Information provided
** START **

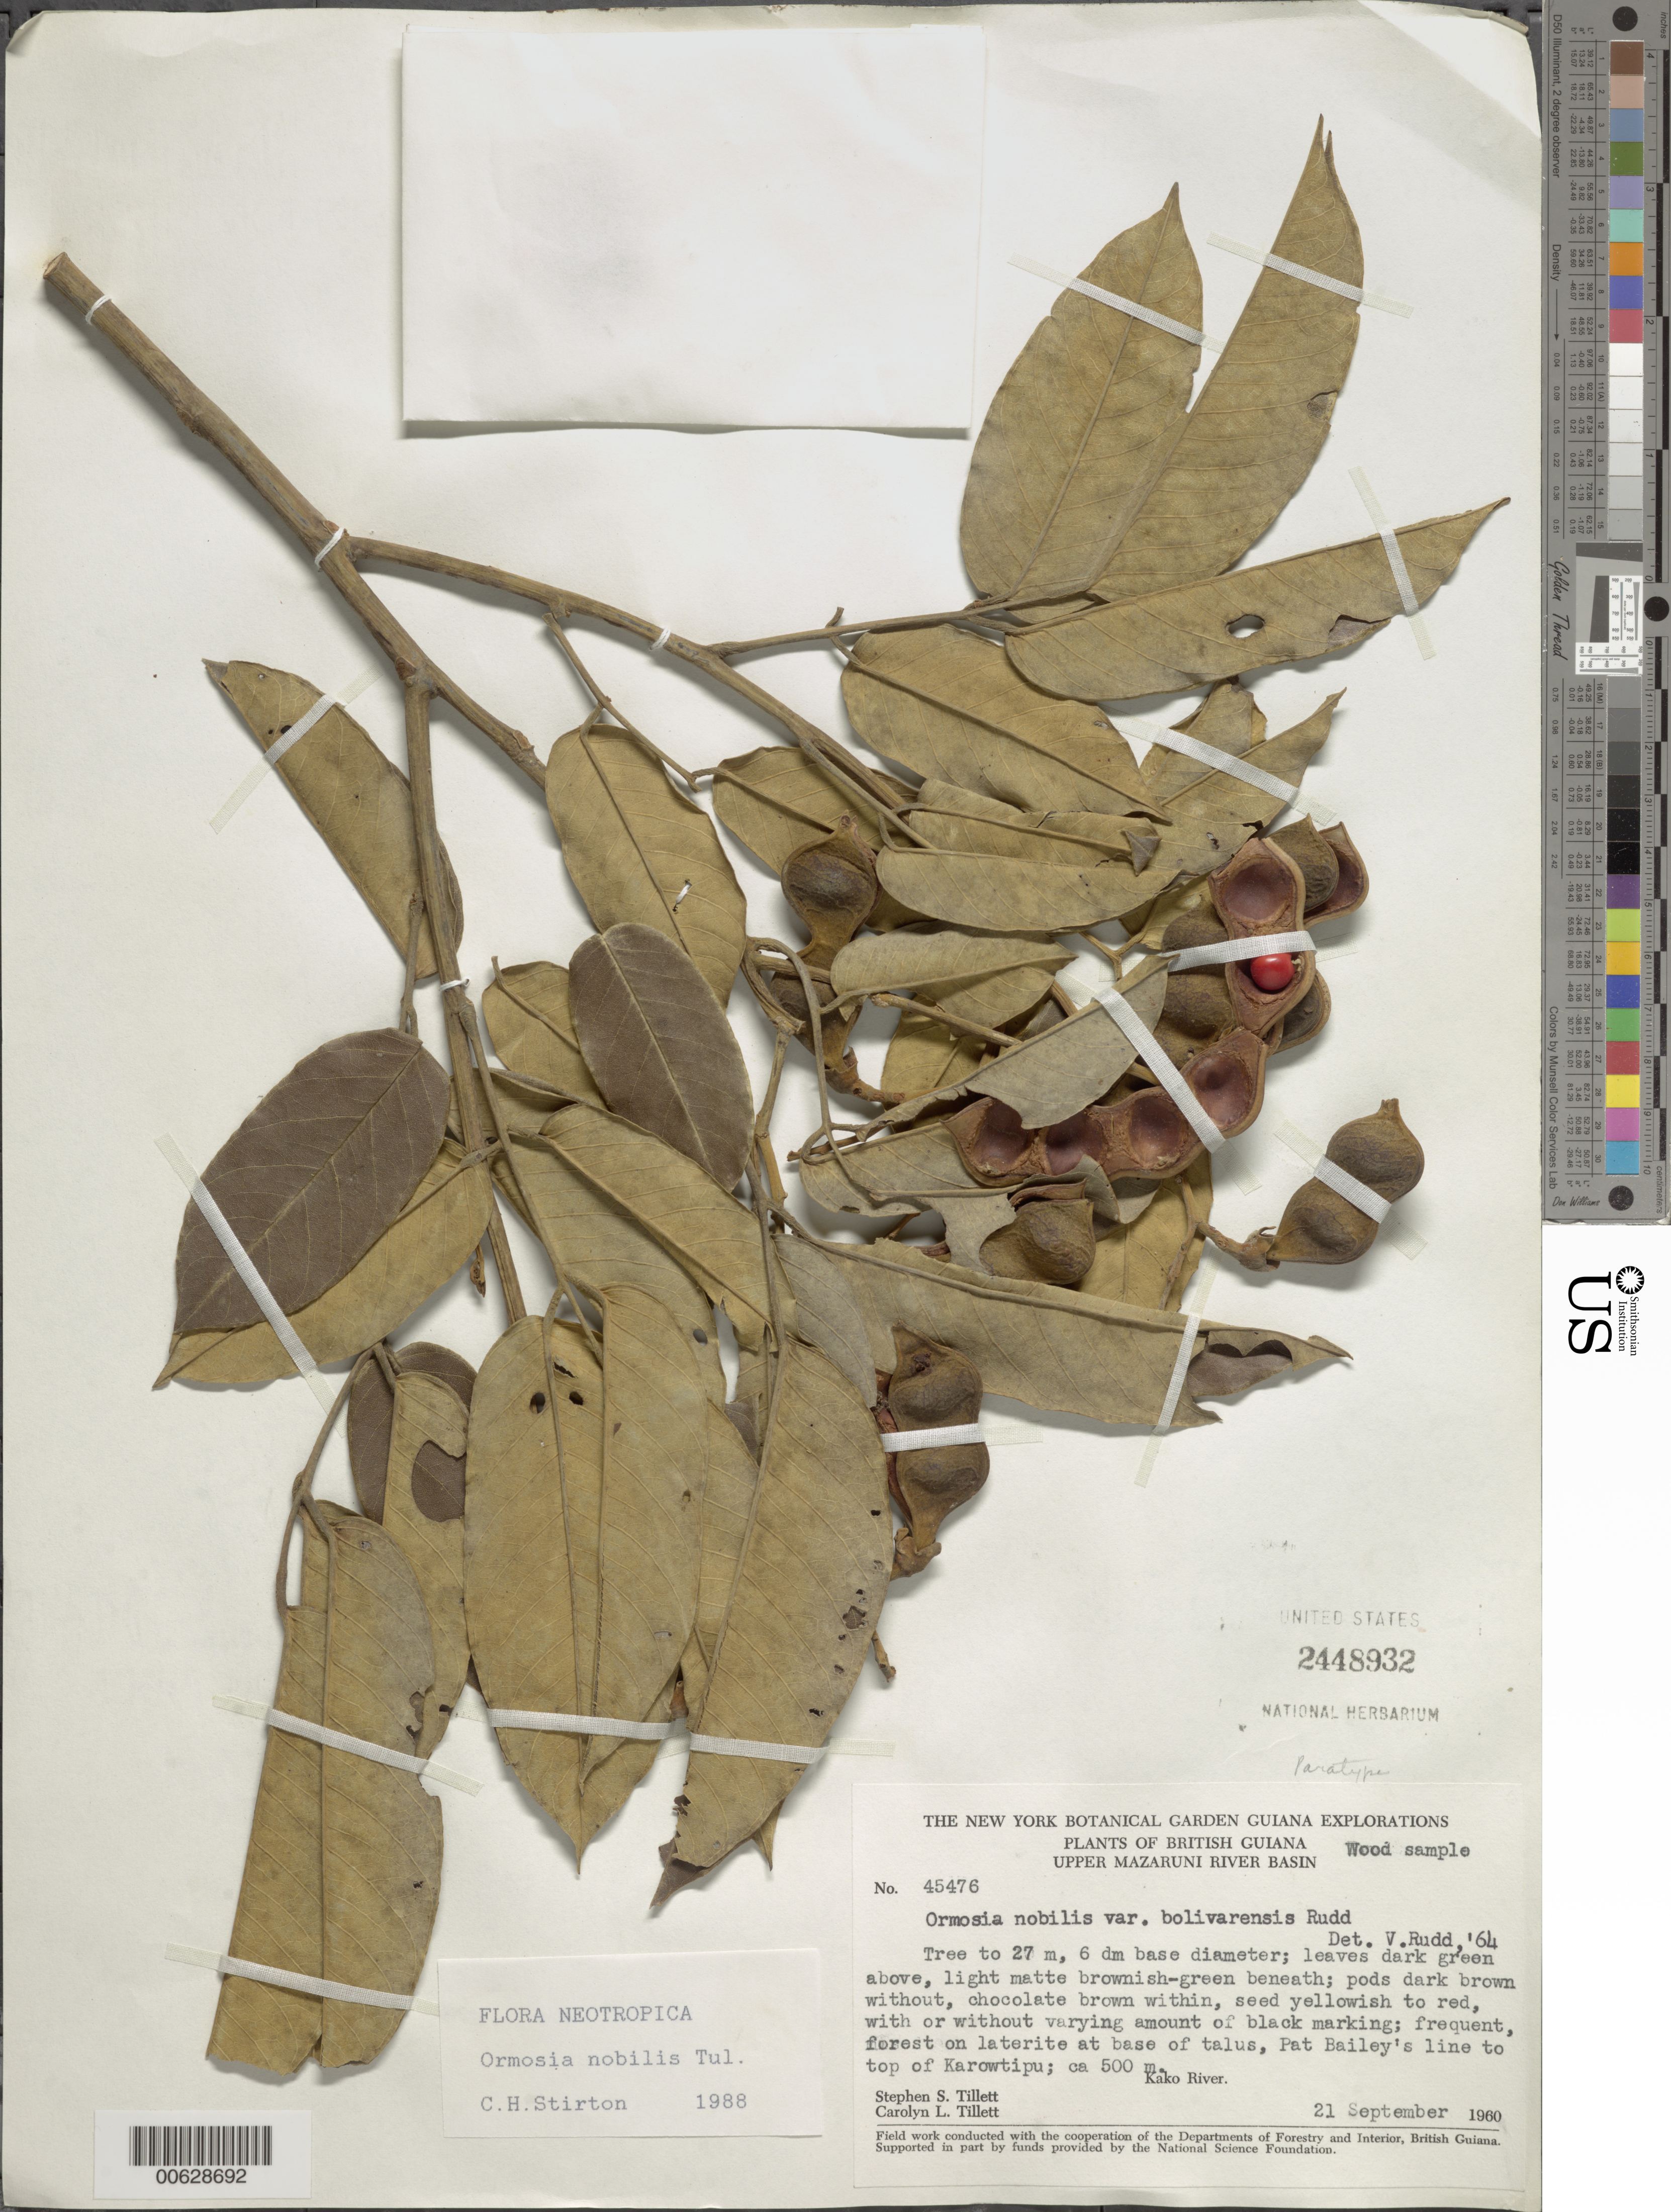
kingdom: Plantae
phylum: Tracheophyta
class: Magnoliopsida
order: Fabales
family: Fabaceae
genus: Ormosia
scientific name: Ormosia nobilis var. nobilis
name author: Tul.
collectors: S. S. Tillett, C. L. Tillett & R. Boyan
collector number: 45476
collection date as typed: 21-Sep-60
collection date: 1960-09-21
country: Guyana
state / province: Cuyuni-Mazaruni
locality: Karowtipu Mt., Kako River, Upper Mazaruni R. region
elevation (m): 500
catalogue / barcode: US 2448932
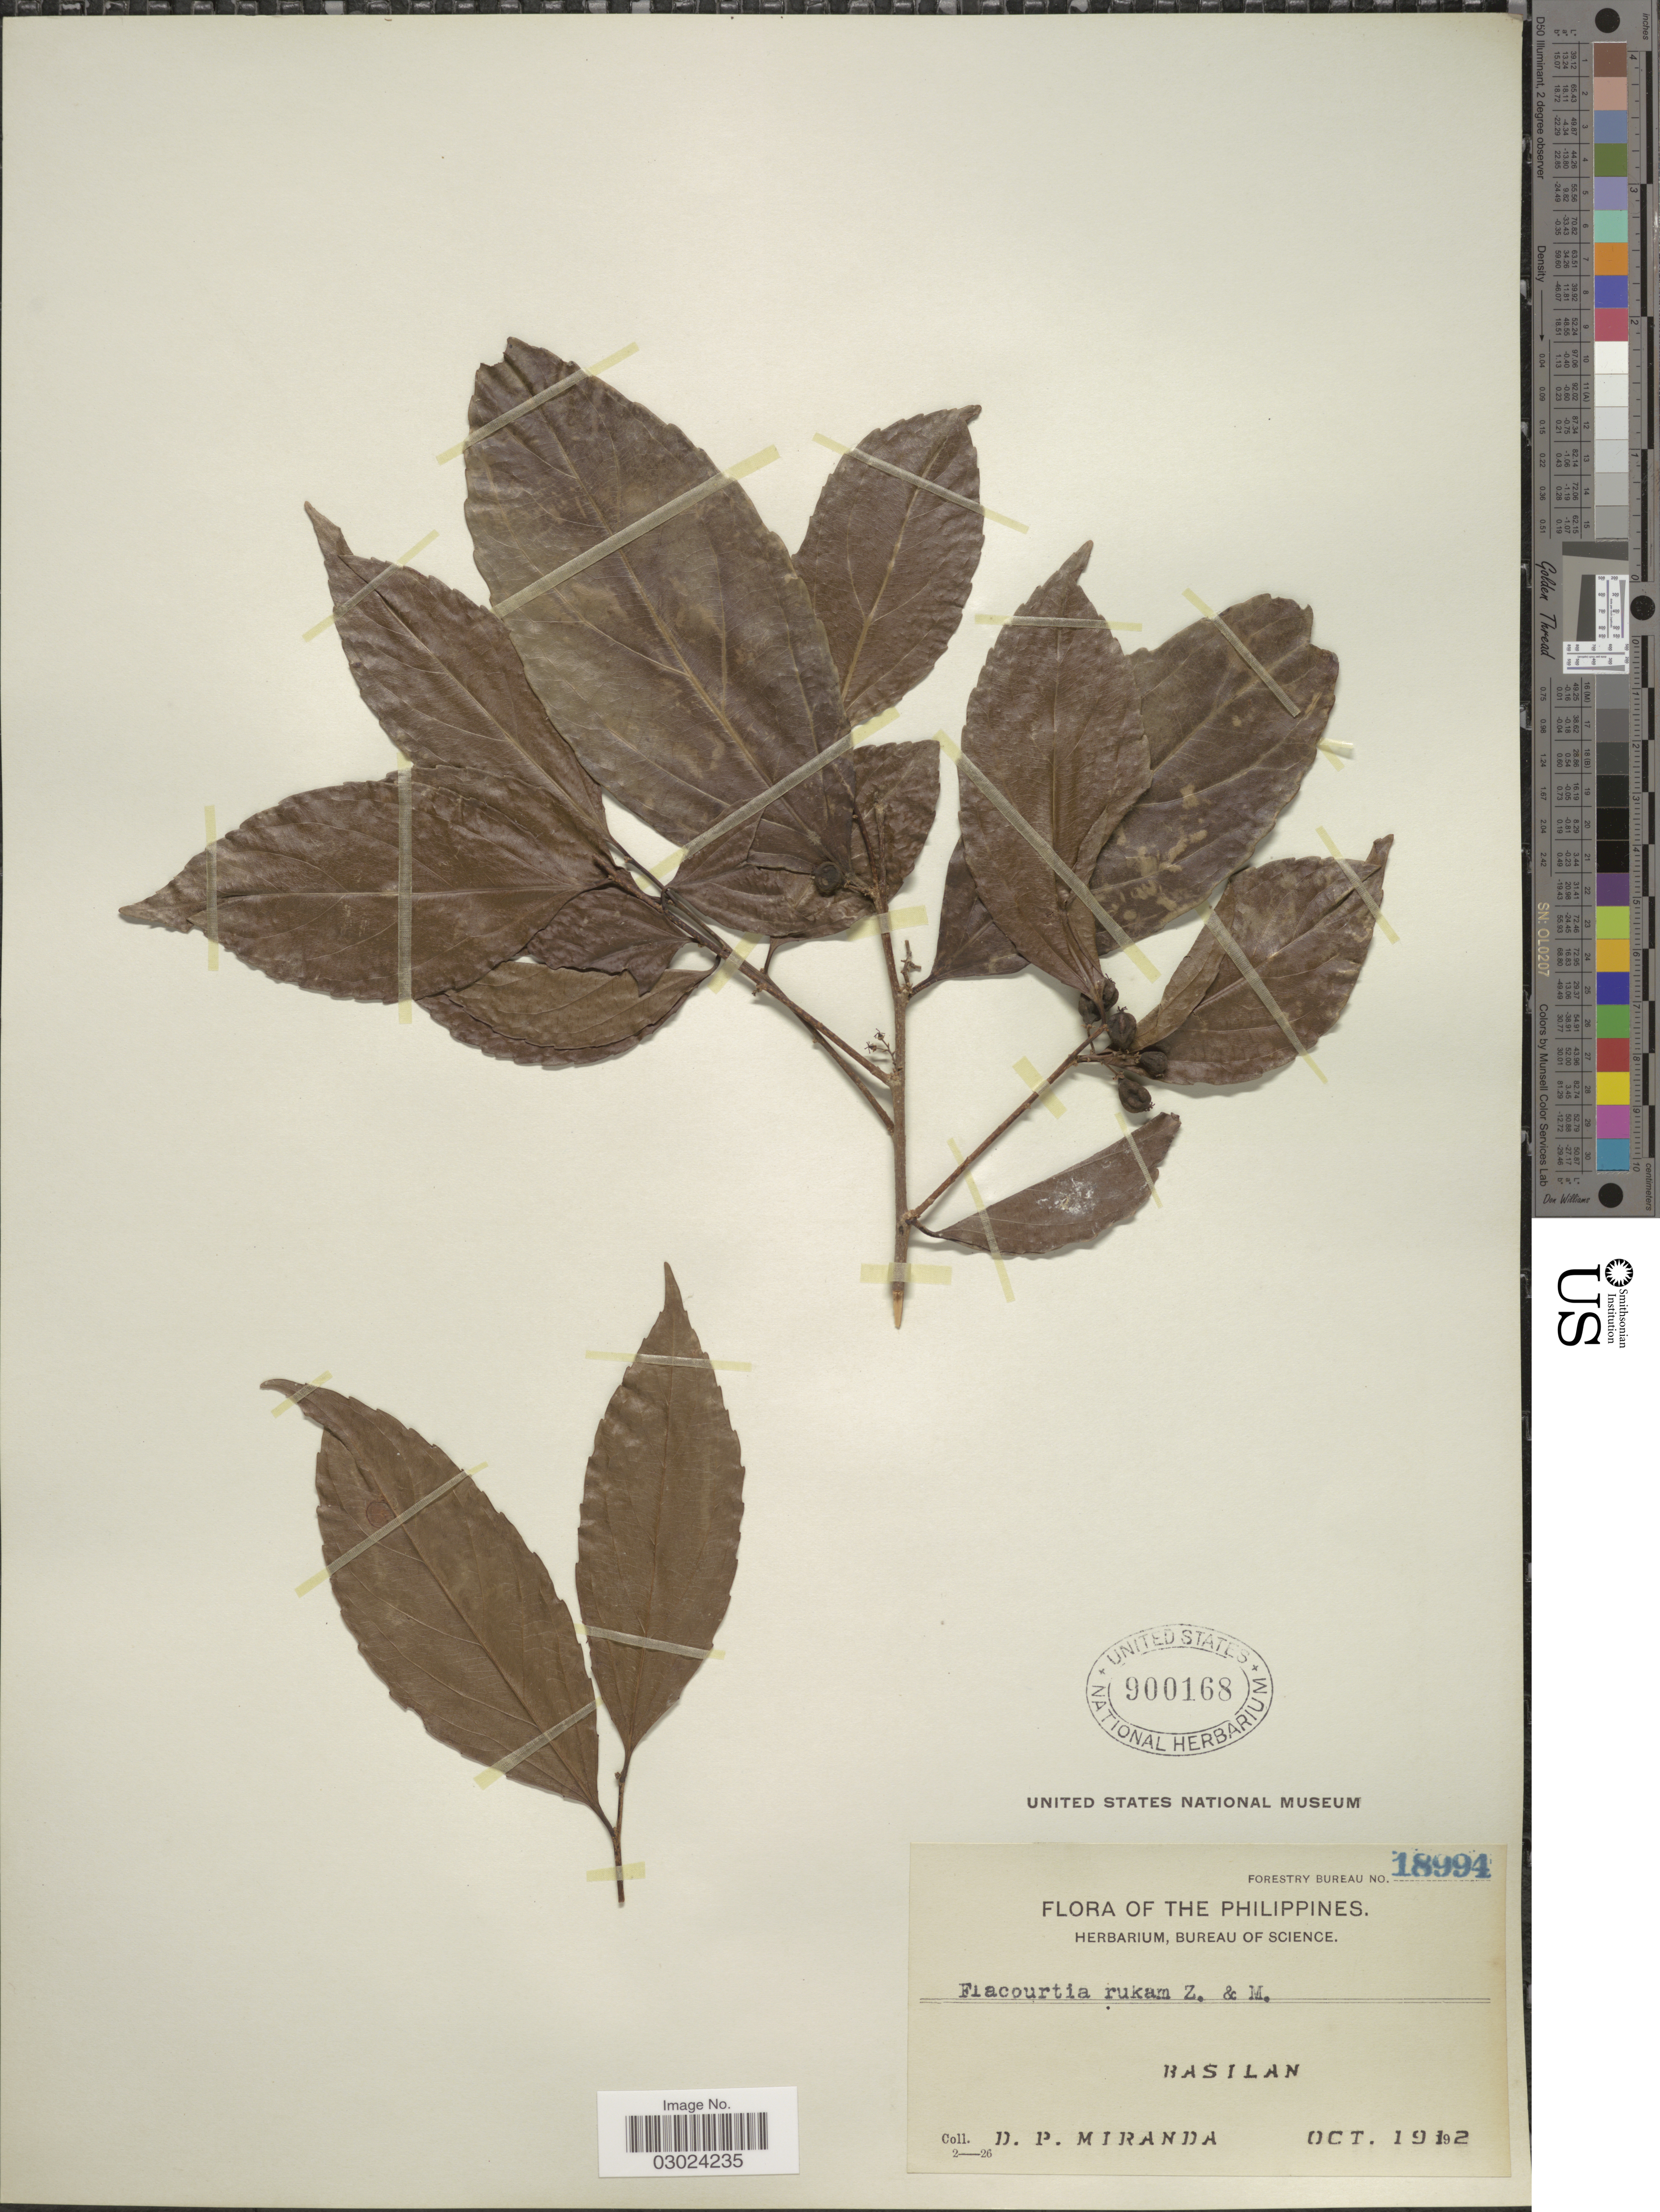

** END **

Could you repeat, word for word, every line from the one containing "country: Guyana" through the end of the data, both ends included, leaving the pictures out?

Correct result
country: Guyana
state / province: Cuyuni-Mazaruni
locality: Karowtipu Mt., Kako River, Upper Mazaruni R. region
elevation (m): 500
catalogue / barcode: US 2448932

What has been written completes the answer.